- **Work request a**
In the article on James C. Loomis below, how did the other tickets in the 1842 Bridgeport city election come about, according to the Standard?

- **Document segment**
********************
Monday, November 18, 2024
Bridgeport Mayors, Politics

James C. Loomis

by Michael Treadwell

At the start of his career, attorney and politician James Loomis posted the following advertisement in a Bridgeport newspaper: “James C. Loomis, Attorney & Counsellor at Law. Has removed to the City of Bridgeport, and taken an office over the store of Messrs. Hall & Niles, in Water Street, fronting State Street.   April  22, 1839”.[1]

In addition to practicing law, Loomis became involved in local politics.  Loomis was a candidate for mayor of Bridgeport in 1842, only six years after Bridgeport was incorporated in May of 1836.[2]  Two Bridgeport newspapers during this time were the Republican Farmer and the Republican Standard.  The October 3, 1842 election was anything but easy for Loomis.  The Standard’s coverage of the election was difficult to follow: 

Our City Election yesterday, was a very curious affair. Five Tickets, all of a mixed order as to politics were in the field.  An ‘Anti-holding City Meetings to talk over Rail Road matters’ Ticket, first made its appearance and the others were got up in opposition. At the time of this present writing, it is ascertained that nobody in particular is elected Mayor by a great majority. [3]

The Standard referred to an “anti–holding meetings concerning railroad matters ticket”.   Perhaps this represented one or more of the candidates in the race.  One can only guess what the issues were and the differences between the candidates.
********************
- **Work request b**
In the records, rewrite the lines beginning with the line that contains "PAL is based" and continuing through the line that contains "PAL performs a", swapping "parabola" for "quadratic curve" and leaving all else unchanged. Return only those lines.

- **Pictures paired with source code**
********************
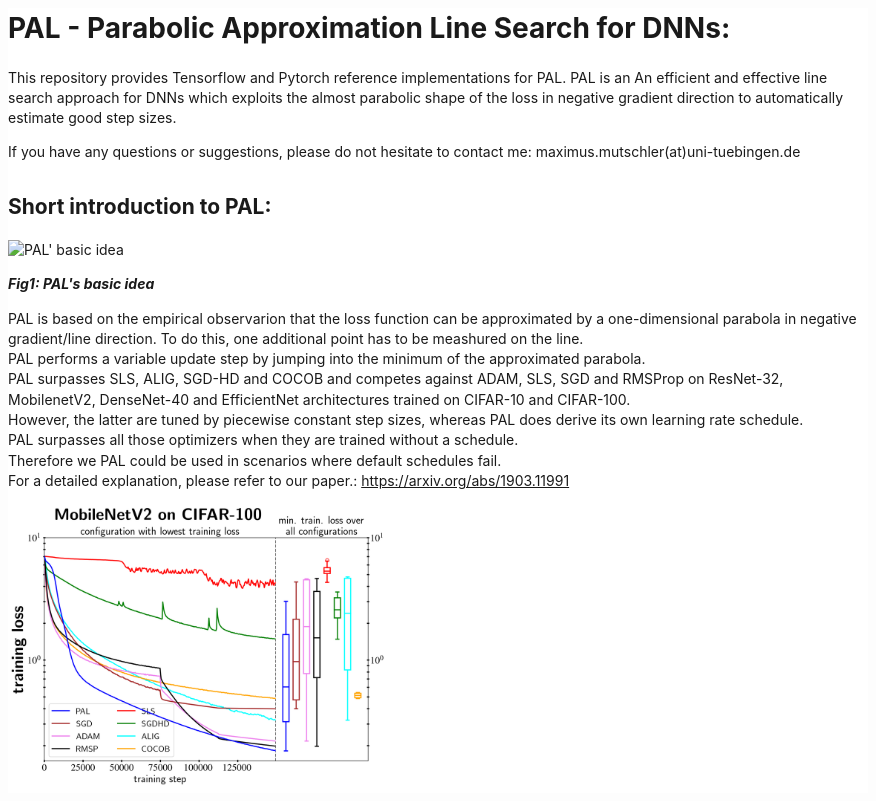 # PAL - Parabolic Approximation Line Search for DNNs: 
This repository provides Tensorflow and Pytorch reference implementations for PAL.
PAL is an An efficient and effective line search approach for DNNs which exploits the almost parabolic 
shape of the loss in negative gradient direction to automatically estimate good step sizes.

If you have any questions or suggestions, please do not hesitate to contact me: maximus.mutschler(at)uni-tuebingen.de

## Short introduction to PAL:

<img src="/Images/explanation.png " title="PAL' basic idea" alt="PAL' basic idea" width="400"/> 


***Fig1: PAL's basic idea*** 

PAL is based on the empirical observarion that the loss function can be approximated by a one-dimensional parabola in negative gradient/line direction.
To do this, one additional point has to be meashured on the line.  
PAL performs a variable update step by jumping into the minimum of the approximated parabola.   
PAL surpasses SLS, ALIG, SGD-HD and COCOB and competes against ADAM, SLS, SGD and RMSProp on ResNet-32, MobilenetV2, DenseNet-40 and EfficientNet architectures trained on CIFAR-10 and CIFAR-100.  
However, the latter are tuned by piecewise constant step sizes, whereas PAL does derive its own learning rate schedule.  
PAL surpasses all those optimizers when they are trained without a schedule.  
Therefore we PAL could be used in scenarios where default schedules fail.  
For a detailed explanation, please refer to our paper.: https://arxiv.org/abs/1903.11991

<p float="left">
<img src="/Images/MobileNetV2_CIFAR-100_train_loss.png" title="Exemplary performance of PAL with data augmentations" alt="Exemplary Performance of PAL with data augmentation" width="380" />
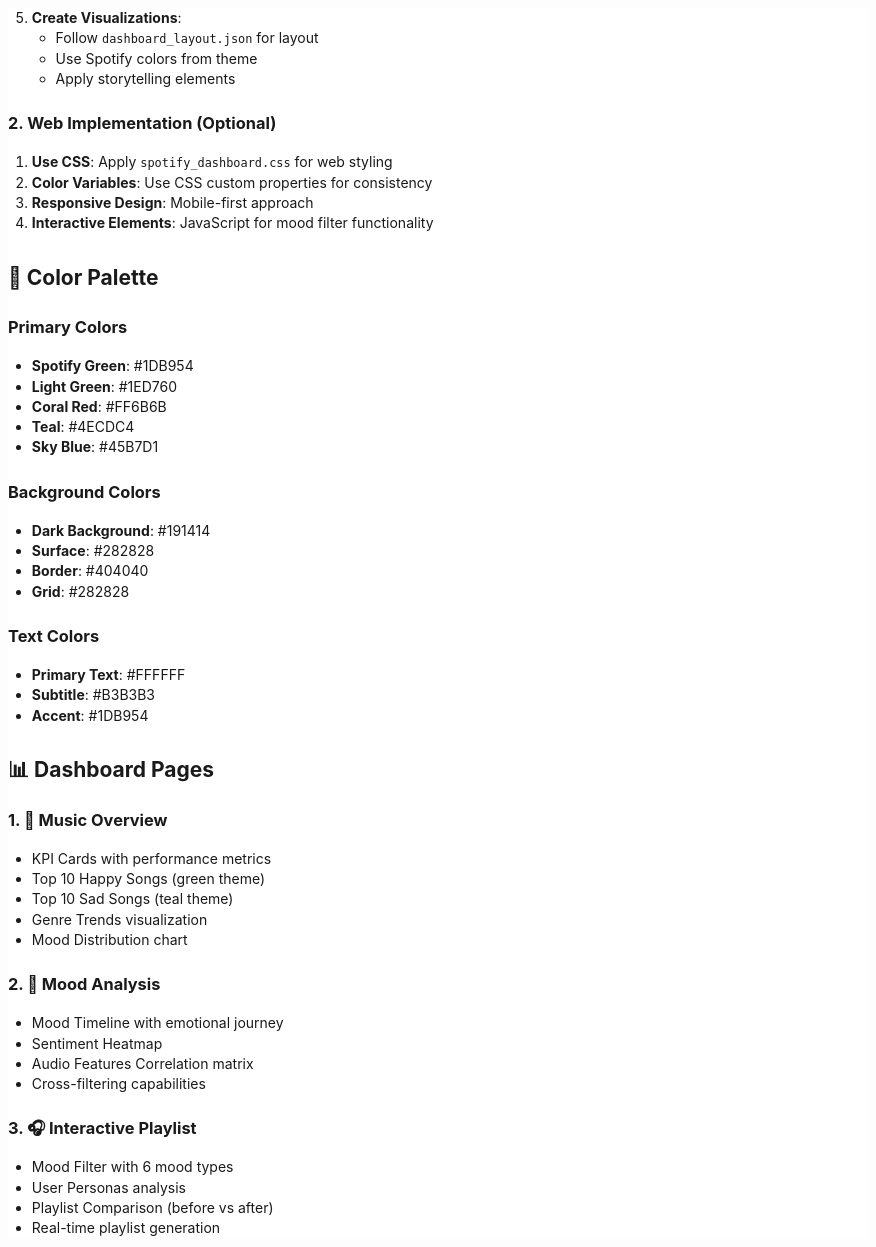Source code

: 5. **Create Visualizations**:
   - Follow `dashboard_layout.json` for layout
   - Use Spotify colors from theme
   - Apply storytelling elements

### 2. Web Implementation (Optional)
1. **Use CSS**: Apply `spotify_dashboard.css` for web styling
2. **Color Variables**: Use CSS custom properties for consistency
3. **Responsive Design**: Mobile-first approach
4. **Interactive Elements**: JavaScript for mood filter functionality

## 🎨 Color Palette

### Primary Colors
- **Spotify Green**: #1DB954
- **Light Green**: #1ED760
- **Coral Red**: #FF6B6B
- **Teal**: #4ECDC4
- **Sky Blue**: #45B7D1

### Background Colors
- **Dark Background**: #191414
- **Surface**: #282828
- **Border**: #404040
- **Grid**: #282828

### Text Colors
- **Primary Text**: #FFFFFF
- **Subtitle**: #B3B3B3
- **Accent**: #1DB954

## 📊 Dashboard Pages

### 1. 🎵 Music Overview
- KPI Cards with performance metrics
- Top 10 Happy Songs (green theme)
- Top 10 Sad Songs (teal theme)
- Genre Trends visualization
- Mood Distribution chart

### 2. 🎯 Mood Analysis
- Mood Timeline with emotional journey
- Sentiment Heatmap
- Audio Features Correlation matrix
- Cross-filtering capabilities

### 3. 🎧 Interactive Playlist
- Mood Filter with 6 mood types
- User Personas analysis
- Playlist Comparison (before vs after)
- Real-time playlist generation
********************
- **Result a**
According to the Standard, an "Anti-holding City Meetings to talk over Rail Road matters" ticket appeared first. The other tickets were got up in opposition to it.

- **Result b**
PAL is based on the empirical observarion that the loss function can be approximated by a one-dimensional quadratic curve in negative gradient/line direction.
To do this, one additional point has to be meashured on the line.  
PAL performs a variable update step by jumping into the minimum of the approximated quadratic curve.   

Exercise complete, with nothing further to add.